● Instructions to follow:
Copy each line of the records below that mentions the word "purus".

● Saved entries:
____________

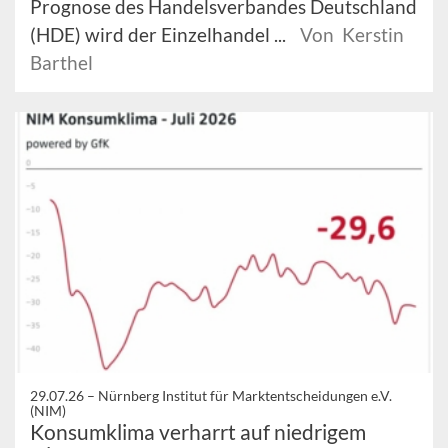
Prognose des Handelsverbandes Deutschland
(HDE) wird der Einzelhandel ...
Von Kerstin
Barthel
29.07.26 –
Nürnberg Institut für Marktentscheidungen e.V.
(NIM)
Konsumklima verharrt auf niedrigem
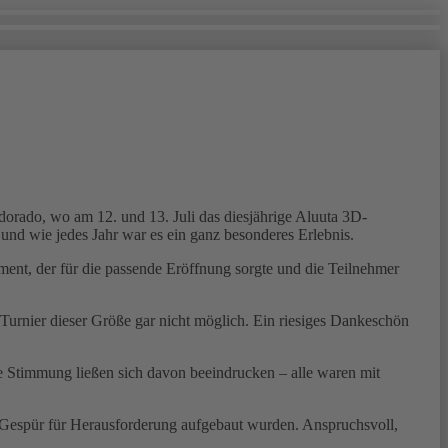
orado, wo am 12. und 13. Juli das diesjährige Aluuta 3D-
und wie jedes Jahr war es ein ganz besonderes Erlebnis.
ment, der für die passende Eröffnung sorgte und die Teilnehmer
Turnier dieser Größe gar nicht möglich. Ein riesiges Dankeschön
te Stimmung ließen sich davon beeindrucken – alle waren mit
n Gespür für Herausforderung aufgebaut wurden. Anspruchsvoll,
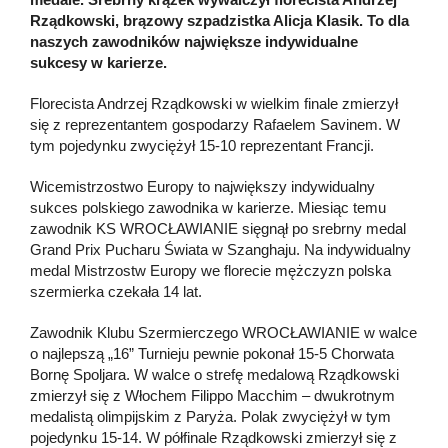
Rządkowski, brązowy szpadzistka Alicja Klasik. To dla
naszych zawodników największe indywidualne
sukcesy w karierze.
Florecista Andrzej Rządkowski w wielkim finale zmierzył
się z reprezentantem gospodarzy Rafaelem Savinem. W
tym pojedynku zwyciężył 15-10 reprezentant Francji.
Wicemistrzostwo Europy to największy indywidualny
sukces polskiego zawodnika w karierze. Miesiąc temu
zawodnik KS WROCŁAWIANIE sięgnął po srebrny medal
Grand Prix Pucharu Świata w Szanghaju. Na indywidualny
medal Mistrzostw Europy we florecie mężczyzn polska
szermierka czekała 14 lat.
Zawodnik Klubu Szermierczego WROCŁAWIANIE w walce
o najlepszą „16” Turnieju pewnie pokonał 15-5 Chorwata
Bornę Spoljara. W walce o strefę medalową Rządkowski
zmierzył się z Włochem Filippo Macchim – dwukrotnym
medalistą olimpijskim z Paryża. Polak zwyciężył w tym
pojedynku 15-14. W półfinale Rządkowski zmierzył się z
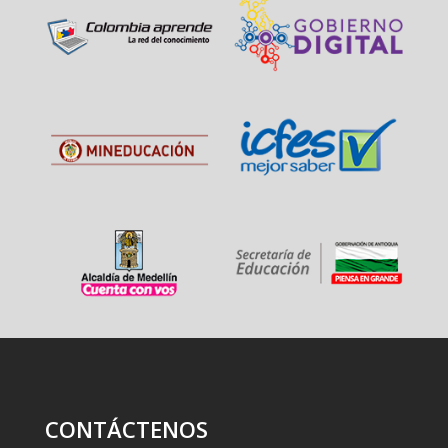
CONTÁCTENOS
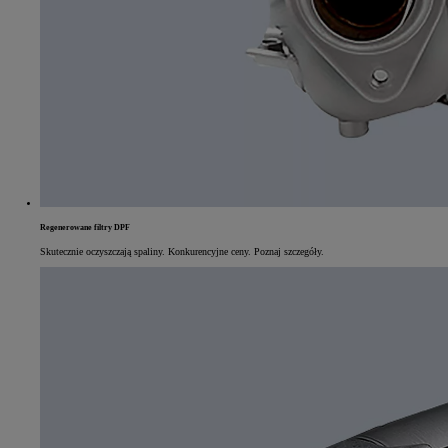
Regenerowane filtry DPF
Skutecznie oczyszczają spaliny. Konkurencyjne ceny. Poznaj szczegóły.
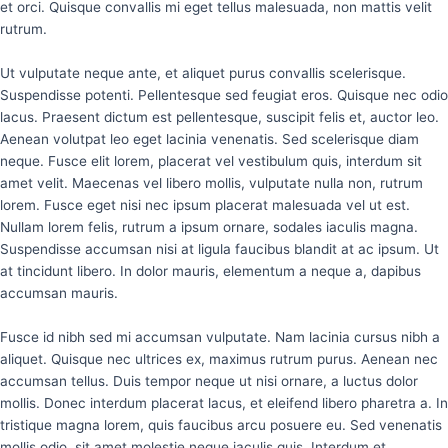
et orci. Quisque convallis mi eget tellus malesuada, non mattis velit
rutrum.
Ut vulputate neque ante, et aliquet purus convallis scelerisque.
Suspendisse potenti. Pellentesque sed feugiat eros. Quisque nec odio
lacus. Praesent dictum est pellentesque, suscipit felis et, auctor leo.
Aenean volutpat leo eget lacinia venenatis. Sed scelerisque diam
neque. Fusce elit lorem, placerat vel vestibulum quis, interdum sit
amet velit. Maecenas vel libero mollis, vulputate nulla non, rutrum
lorem. Fusce eget nisi nec ipsum placerat malesuada vel ut est.
Nullam lorem felis, rutrum a ipsum ornare, sodales iaculis magna.
Suspendisse accumsan nisi at ligula faucibus blandit at ac ipsum. Ut
at tincidunt libero. In dolor mauris, elementum a neque a, dapibus
accumsan mauris.
Fusce id nibh sed mi accumsan vulputate. Nam lacinia cursus nibh a
aliquet. Quisque nec ultrices ex, maximus rutrum purus. Aenean nec
accumsan tellus. Duis tempor neque ut nisi ornare, a luctus dolor
mollis. Donec interdum placerat lacus, et eleifend libero pharetra a. In
tristique magna lorem, quis faucibus arcu posuere eu. Sed venenatis
mollis odio, sit amet molestie neque iaculis quis. Interdum et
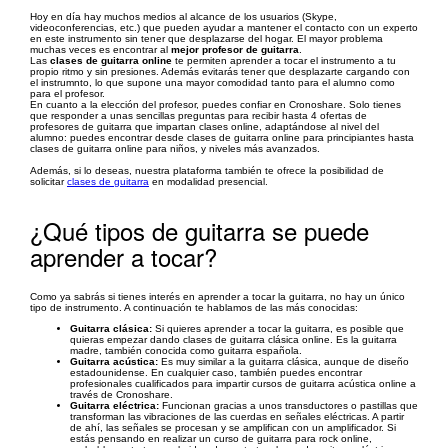
Hoy en día hay muchos medios al alcance de los usuarios (Skype,
videoconferencias, etc.) que pueden ayudar a mantener el contacto con un experto
en este instrumento sin tener que desplazarse del hogar. El mayor problema
muchas veces es encontrar al
mejor profesor de guitarra
.
Las
clases de guitarra online
te permiten aprender a tocar el instrumento a tu
propio ritmo y sin presiones. Además evitarás tener que desplazarte cargando con
el instrumnto, lo que supone una mayor comodidad tanto para el alumno como
para el profesor.
En cuanto a la elección del profesor, puedes confiar en Cronoshare. Solo tienes
que responder a unas sencillas preguntas para recibir hasta 4 ofertas de
profesores de guitarra que impartan clases online, adaptándose al nivel del
alumno: puedes encontrar desde clases de guitarra online para principiantes hasta
clases de guitarra online para niños, y niveles más avanzados.
Además, si lo deseas, nuestra plataforma también te ofrece la posibilidad de
solicitar
clases de guitarra
en modalidad presencial.
¿Qué tipos de guitarra se puede
aprender a tocar?
Como ya sabrás si tienes interés en aprender a tocar la guitarra, no hay un único
tipo de instrumento. A continuación te hablamos de las más conocidas:
Guitarra clásica:
Si quieres aprender a tocar la guitarra, es posible que
quieras empezar dando clases de guitarra clásica online. Es la guitarra
madre, también conocida como guitarra española.
Guitarra acústica:
Es muy similar a la guitarra clásica, aunque de diseño
estadounidense. En cualquier caso, también puedes encontrar
profesionales cualificados para impartir cursos de guitarra acústica online a
través de Cronoshare.
Guitarra eléctrica:
Funcionan gracias a unos transductores o pastillas que
transforman las vibraciones de las cuerdas en señales eléctricas. A partir
de ahí, las señales se procesan y se amplifican con un amplificador. Si
estás pensando en realizar un curso de guitarra para rock online,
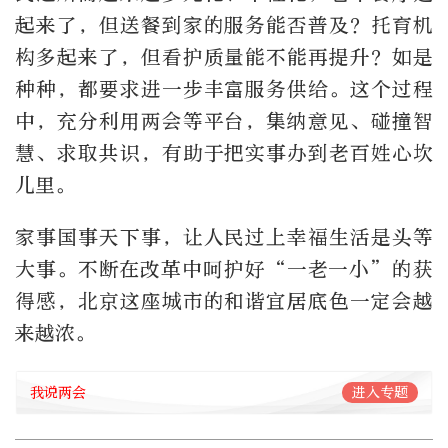
起来了，但送餐到家的服务能否普及？托育机
构多起来了，但看护质量能不能再提升？如是
种种，都要求进一步丰富服务供给。这个过程
中，充分利用两会等平台，集纳意见、碰撞智
慧、求取共识，有助于把实事办到老百姓心坎
儿里。
家事国事天下事，让人民过上幸福生活是头等
大事。不断在改革中呵护好“一老一小”的获
得感，北京这座城市的和谐宜居底色一定会越
来越浓。
我说两会
进入专题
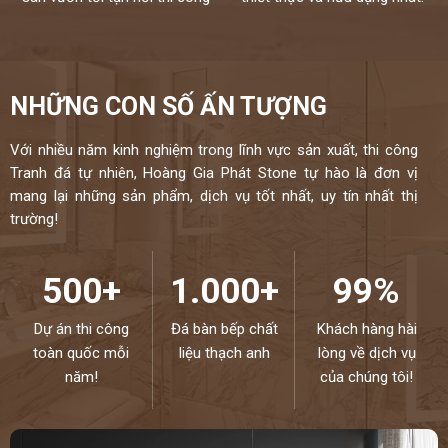
0946916986
NHỮNG CON SỐ ẤN TƯỢNG
Với nhiều năm kinh nghiệm trong lĩnh vực sản xuất, thi công
Tranh đá tự nhiên, Hoàng Gia Phát Stone tự hào là đơn vị
mang lại những sản phẩm, dịch vụ tốt nhất, uy tín nhất thị
trường!
500+
1.000+
99%
Dự án thi công
Đá bàn bếp chất
Khách hàng hài
toàn quốc mỗi
liệu thạch anh
lòng về dịch vụ
năm!
của chúng tôi!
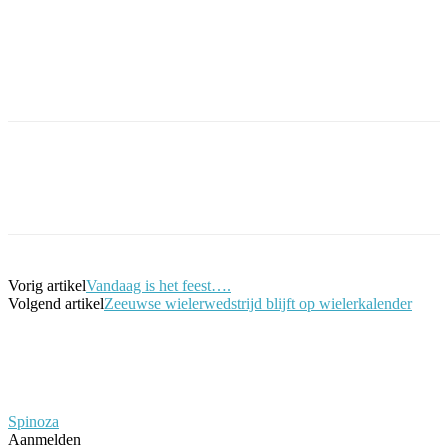
Facebook
Twitter
Pinterest
WhatsApp
Vorig artikel
Vandaag is het feest….
Volgend artikel
Zeeuwse wielerwedstrijd blijft op wielerkalender
Spinoza
Aanmelden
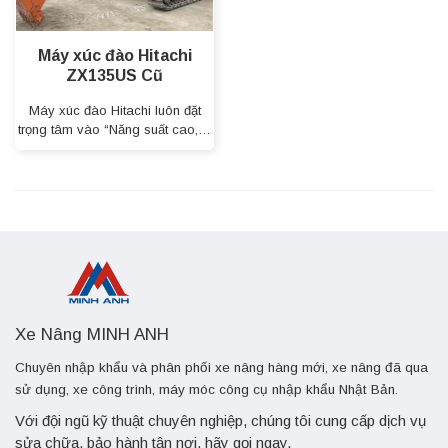
Máy xúc đào Hitachi
ZX135US Cũ
Máy xúc đào Hitachi luôn đặt
trọng tâm vào “Năng suất cao,…
Xe Nâng MINH ANH
Chuyên nhập khẩu và phân phối xe nâng hàng mới, xe nâng đã qua
sử dụng, xe công trình, máy móc công cụ nhập khẩu Nhật Bản.
Với đội ngũ kỹ thuật chuyên nghiệp, chúng tôi cung cấp dịch vụ
sửa chữa, bảo hành tận nơi, hãy gọi ngay.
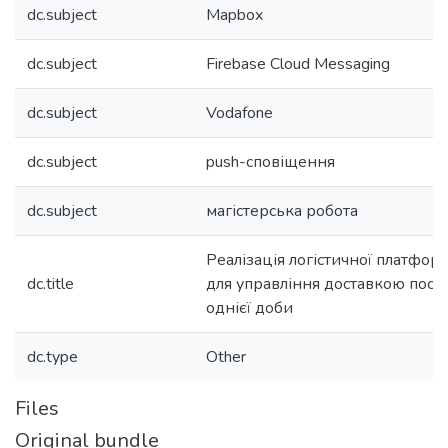
dc.subject
Mapbox
dc.subject
Firebase Cloud Messaging
dc.subject
Vodafone
dc.subject
push-сповіщення
dc.subject
магістерська робота
Реалізація логістичної платформ
dc.title
для управління доставкою поси
однієї доби
dc.type
Other
Files
Original bundle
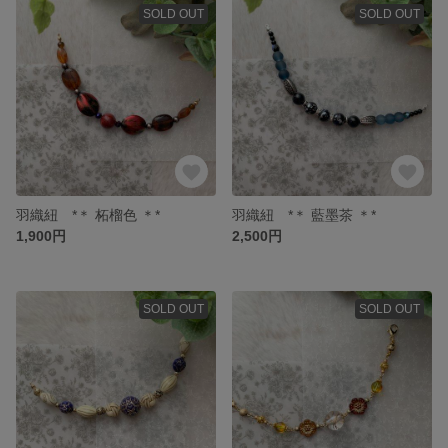
SOLD OUT
SOLD OUT
羽織紐 *＊ 柘榴色 ＊*
羽織紐 *＊ 藍墨茶 ＊*
1,900円
2,500円
SOLD OUT
SOLD OUT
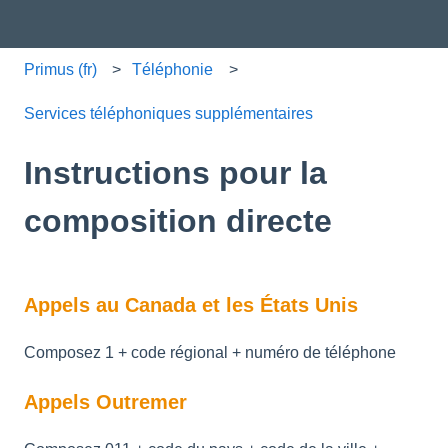
Primus (fr)
Téléphonie
Services téléphoniques supplémentaires
Instructions pour la
composition directe
Appels au Canada et les États Unis
Composez 1 + code régional + numéro de téléphone
Appels Outremer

____________

● Solution to the exercise:
Ut vulputate neque ante, et aliquet purus convallis scelerisque.
aliquet. Quisque nec ultrices ex, maximus rutrum purus. Aenean nec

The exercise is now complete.